The Production and Management of Citizenship and (Non)Citizen Identities in Law and Policy
Haney, Craig W.
UC Santa Cruz
2015
UC Santa Cruz
2015
In this dissertation, I use critical discourse analysis of congressional floor statements, Supreme Court case briefs, and related policy and legal texts to examine how gendered, racialized, sexualized, and classed representations of citizenship are articulated across three cases: immigration legislation, adoption proceedings involving an "Indian child," and legal debates about same-sex marriage. Employing a comparative approach focused on The Border Security, Economic Opportunity, and Immigration Modernization Act (2013), Adoptive Couple v. Baby Girl (2013), and Hollingsworth v. Perry/United States v. Windsor (2013), I trace the convergent discourses of law, history, sovereignty, and blood/biology in shaping the terms of national, tribal, and familial inclusion and exclusion. Feminist, critical race, and critical policy perspectives inform my queer intersectional framework for thinking about how seemingly distinct terms of debate may, together, naturalize economic, social, and political inequalities. Analysis reveals the ideological and material conditions upon which the normative forms of social and political organization, (non)citizen-subject identities, and terms of political redress are made possible. I begin by exploring how notions of history, blood/biology, and sovereignty undergird (extra)legal productions of, and struggles for inclusion in, normative citizenship.
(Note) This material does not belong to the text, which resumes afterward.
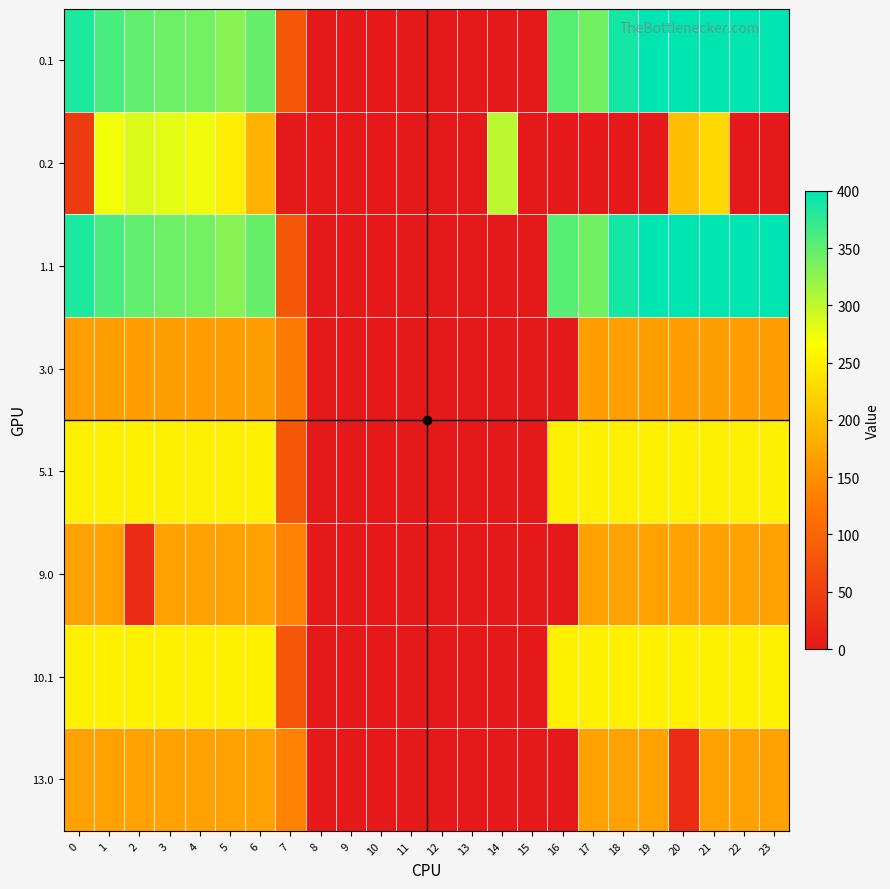

Count the number of categories in the chart.

24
Then, I track the relational figures - with particular focus on the "criminal (alien)," the "(queer) soldier," and the "single mother" - that anchor these conceptions of normative citizenship across the three debates. I conclude with an examination of one figure - the "child" - whose symbolic vulnerability and rescue undergirds policy positions ranging from the repeal of the Defense Of Marriage Act (DOMA) to support for the DREAM Act and constitutional challenges to the Indian Child Welfare Act (ICWA) and Native sovereignty.